- Theatrical release poster
- Directed by: C. V. Rajendran
- Written by: Chithralaya Gopu (dialogue)
- Screenplay by: Vennira Aadai Moorthy
- Story by: Vennira Aadai Moorthy
- Produced by: S. S. Prakash S. Rajan
- Starring: Kamal Haasan Kumari Manjula
- Cinematography: Srikanth
- Edited by: B. Kandasamy
- Music by: Vijaya Bhaskar
- Production company: Babu Movies
- Release date: 1 August 1975;
- Country: India
- Language: Tamil

= Maalai Sooda Vaa =

1975 film by C. V. Rajendran

Maalai Sooda Vaa is a 1975 Indian Tamil-language film directed by C. V. Rajendran. The film stars Kamal Haasan and Kumari Manjula. The script was written by Vennira Aadai Moorthy, and dialogue by Chithralaya Gopu. It was one of the very early films in which Kamal Haasan acted as the hero. The film was released on 1 August 1975.

== Plot ==

Murali, a hero with a unique style, attracts girls on a dance show. One evening, Radha sees his performances and his charming cuteness. Approaching Murali for her love, he refused to do, because he has wider westernization vision but later he realizes he also has feelings for her and they end up together.

== Production ==
Maalai Sooda Vaa directed by C. V. Rajendran. The script was written by Vennira Aadai Moorthy, and dialogue by Chithralaya Gopu. It was one of the very early films in which Kamal Haasan acted as hero. The final length of the film's prints were 3810.45 m long.

== Soundtrack ==
The music was composed by Vijaya Bhaskar, with lyrics by Vaali. The song "Yaarukku Yar Sondham" is set to the Carnatic raga Natabhairavi.

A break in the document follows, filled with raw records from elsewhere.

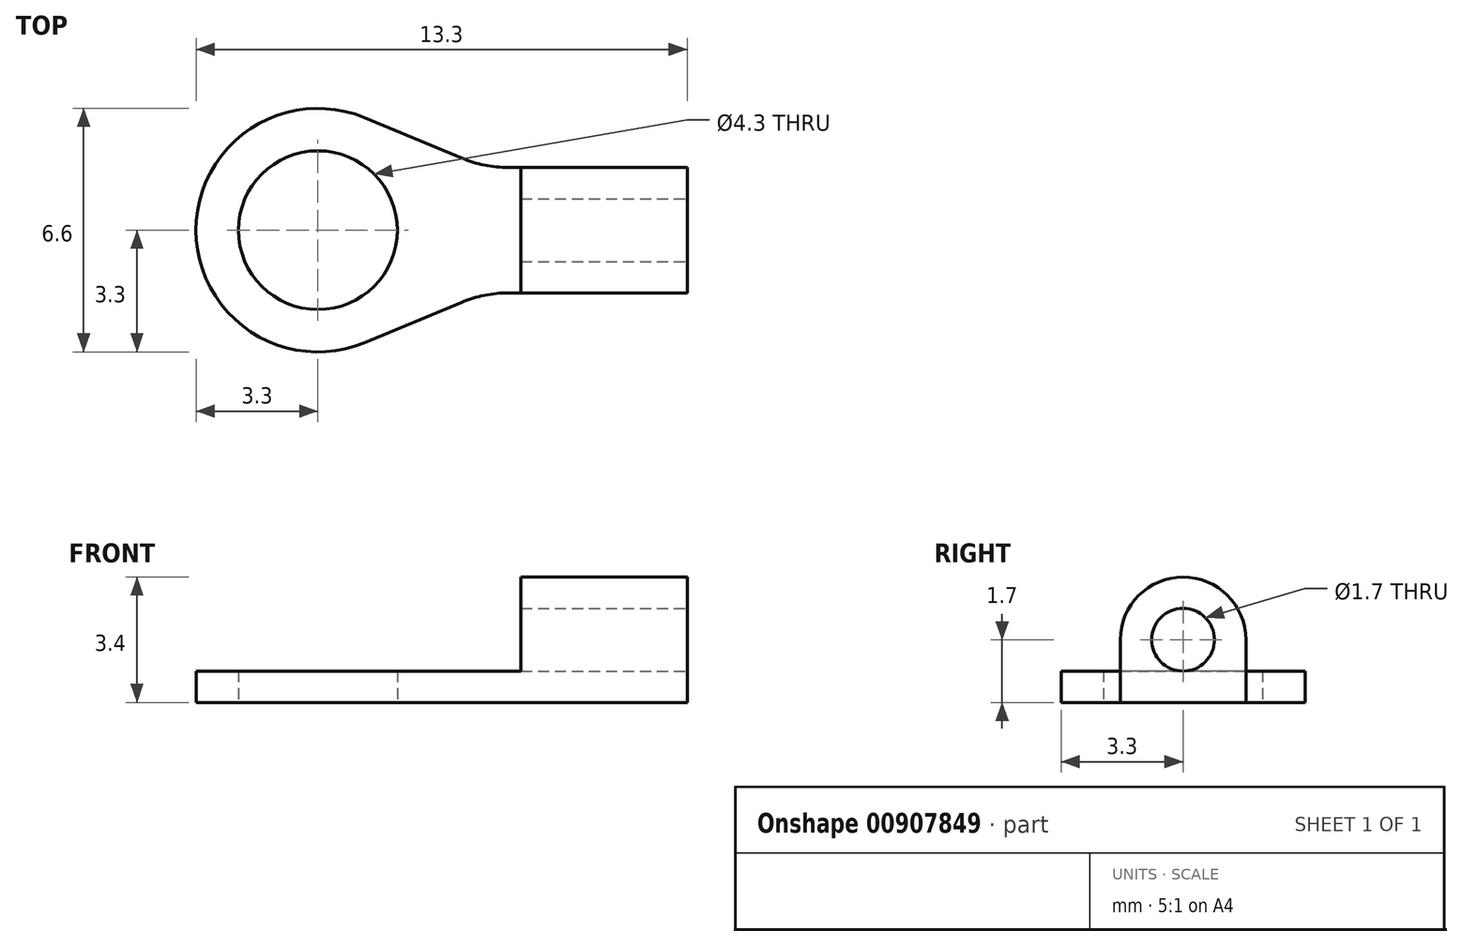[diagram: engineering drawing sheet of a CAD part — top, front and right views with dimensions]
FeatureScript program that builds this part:
annotation { "Feature Type Name" : "Feature", "Feature Type Description" : "" }
export const myFeature = defineFeature(function(context is Context, id is Id, definition is map)
    precondition{}
    {
        {
            var Q0;
            Q0=qCreatedBy(makeId("Top.planeOp"),FACE);
            var sketch = newSketch(context, id + "F0", { "sketchPlane" : qUnion([Q0])});
            skLineSegment(sketch, "E0.left", {"start": v(0, 3.3) * mm, "end": v(0, 3.3) * mm});
            skLineSegment(sketch, "E0.right", {"start": v(13.3, 1.6) * mm, "end": v(13.3, 5) * mm});
            skPoint(sketch, "E1.visualSharp", {"position": v(0, 6.6) * mm});
            skArc(sketch, "E1.filletArc", {"start": v(3.3, 6.6) * mm, "mid": v(0.97, 5.63) * mm, "end": v(0, 3.3) * mm});
            skPoint(sketch, "E2.visualSharp", {"position": v(0, 0) * mm});
            skArc(sketch, "E2.filletArc", {"start": v(0, 3.3) * mm, "mid": v(0.97, 0.97) * mm, "end": v(3.3, 0) * mm});
            skLineSegment(sketch, "E3.bottom", {"start": v(13.3, 1.6) * mm, "end": v(8.46, 1.6) * mm});
            skLineSegment(sketch, "E3.top", {"start": v(13.3, 5) * mm, "end": v(8.46, 5) * mm});
            skPoint(sketch, "E3.middle", {"position": v(13.3, 3.3) * mm});
            skArc(sketch, "E4", {"start": v(4.57, 6.35) * mm, "mid": v(0, 3.3) * mm, "end": v(4.57, 0.25) * mm});
            skCircle(sketch, "E5", {"center": v(3.3, 3.3) * mm, "radius": 2.15 * mm});
            skLineSegment(sketch, "E6", {"start": v(7.2, 5.25) * mm, "end": v(4.57, 6.35) * mm});
            skLineSegment(sketch, "E7", {"start": v(7.2, 1.35) * mm, "end": v(4.57, 0.25) * mm});
            skPoint(sketch, "E3.left.end.orphan", {"position": v(17.8, 5) * mm});
            skPoint(sketch, "E8.orphan", {"position": v(17.8, 1.6) * mm});
            skPoint(sketch, "E0.top.end.orphan", {"position": v(13.3, 6.6) * mm});
            skPoint(sketch, "E0.bottom.end.orphan", {"position": v(13.3, 0) * mm});
            skPoint(sketch, "E3.right.end.orphan", {"position": v(8.8, 5) * mm});
            skPoint(sketch, "E3.right.start.orphan", {"position": v(8.8, 1.6) * mm});
            skPoint(sketch, "E9.visualSharp", {"position": v(7.8, 5) * mm});
            skArc(sketch, "E9.filletArc", {"start": v(7.2, 5.25) * mm, "mid": v(7.81, 5.06) * mm, "end": v(8.46, 5) * mm});
            skPoint(sketch, "E10.visualSharp", {"position": v(7.8, 1.6) * mm});
            skArc(sketch, "E10.filletArc", {"start": v(8.46, 1.6) * mm, "mid": v(7.81, 1.54) * mm, "end": v(7.2, 1.35) * mm});
            skSolve(sketch);
        }
        {
            var Q0;
            Q0=makeQuery(id+"F0.imprint","IMPRINT",FACE,{"disambiguationData":[TD([[makeQuery(id+"F0.imprint","IMPRINT",EDGE,{"derivedFrom":sQuery(id+"F0.wireOp",EDGE,"E0.right")}),1.0]])]});
            extrude(context, id + "F1", {"entities" : qUnion([Q0]), "depth" : 0.85 * mm, "offsetDistance" : 25 * mm});
        }
        {
            var Q0;
            Q0=makeQuery(id+"F1.opExtrude","CAP_FACE",FACE,{"disambiguationData":[OSD([sQuery(id+"F0.wireOp",EDGE,"E0.right"),sQuery(id+"F0.wireOp",EDGE,"E3.bottom"),sQuery(id+"F0.wireOp",EDGE,"E3.top"),sQuery(id+"F0.wireOp",EDGE,"E4"),sQuery(id+"F0.wireOp",EDGE,"E5"),sQuery(id+"F0.wireOp",EDGE,"E6"),sQuery(id+"F0.wireOp",EDGE,"E7"),sQuery(id+"F0.wireOp",EDGE,"E9.filletArc"),sQuery(id+"F0.wireOp",EDGE,"E10.filletArc")])],"isStart":false});
            var sketch = newSketch(context, id + "F2", { "sketchPlane" : qUnion([Q0])});
            skLineSegment(sketch, "E11.bottom", {"start": v(13.3, 5) * mm, "end": v(8.8, 5) * mm});
            skLineSegment(sketch, "E11.top", {"start": v(13.3, 1.6) * mm, "end": v(8.8, 1.6) * mm});
            skLineSegment(sketch, "E11.left", {"start": v(13.3, 5) * mm, "end": v(13.3, 1.6) * mm});
            skLineSegment(sketch, "E11.right", {"start": v(8.8, 5) * mm, "end": v(8.8, 1.6) * mm});
            skSolve(sketch);
        }
        {
            var Q0;
            Q0 = qSketchRegion(id + "F2", true);
            extrude(context, id + "F3", {"entities" : qUnion([Q0]), "operationType" : NewBodyOperationType.ADD, "depth" : 2.55 * mm, "offsetDistance" : 25 * mm});
        }
        {
            var Q0;
            Q0=makeQuery(id+"F3.opExtrude","CAP_EDGE",EDGE,{"disambiguationData":[OSD([sQuery(id+"F2.wireOp",EDGE,"E11.bottom")])],"isStart":false});
            var Q1;
            Q1=makeQuery(id+"F3.opExtrude","CAP_EDGE",EDGE,{"disambiguationData":[OSD([sQuery(id+"F2.wireOp",EDGE,"E11.top")])],"isStart":false});
            fillet(context, id + "F4", {"entities" : qUnion([Q0, Q1]), "radius" : 1.7 * mm, "tangentPropagation" : true, "allowEdgeOverflow" : false});
        }
        {
            var Q0;
            Q0=makeQuery(id+"F3.boolean.opBoolean","MERGE",FACE,{"derivedFrom":[makeQuery(id+"F1.opExtrude","SWEPT_FACE",FACE,{"disambiguationData":[OSD([sQuery(id+"F0.wireOp",EDGE,"E0.right")])]}),makeQuery(id+"F3.opExtrude","SWEPT_FACE",FACE,{"disambiguationData":[OSD([sQuery(id+"F2.wireOp",EDGE,"E11.left")])]})]});
            var sketch = newSketch(context, id + "F5", { "sketchPlane" : qUnion([Q0])});
            skCircle(sketch, "E12", {"center": v(3.3, 1.7) * mm, "radius": 0.85 * mm});
            skSolve(sketch);
        }
        {
            var Q0;
            Q0=makeQuery(id+"F5.imprint","IMPRINT",FACE,{"disambiguationData":[TD([[makeQuery(id+"F5.imprint","IMPRINT",EDGE,{"derivedFrom":sQuery(id+"F5.wireOp",EDGE,"E12")}),1.0]])]});
            extrude(context, id + "F6", {"entities" : qUnion([Q0]), "operationType" : NewBodyOperationType.REMOVE, "oppositeDirection" : true, "depth" : 25 * mm, "offsetDistance" : 25 * mm});
        }
    });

| Song | Singers | Length |
|---|---|---|
| "Aasai Oru Mani" | S. P. Balasubrahmanyam, Vani Jairam | 03:15 |
| "Kadavul Potta Kanakku" | T. M. Soundararajan | 03:07 |
| "Pattu Poochigal" | S. P. Balasubrahmanyam, Vani Jairam | 02:51 |
| "Yaarukku Yar Sondham" | K. J. Yesudas | 03:21 |

== Reception ==
Kanthan of Kalki wrote the screenplay is almost developed similar to Bobby, and the producers should be praised for not making the comedy too much and boring. The film was also reviewed by Navamani.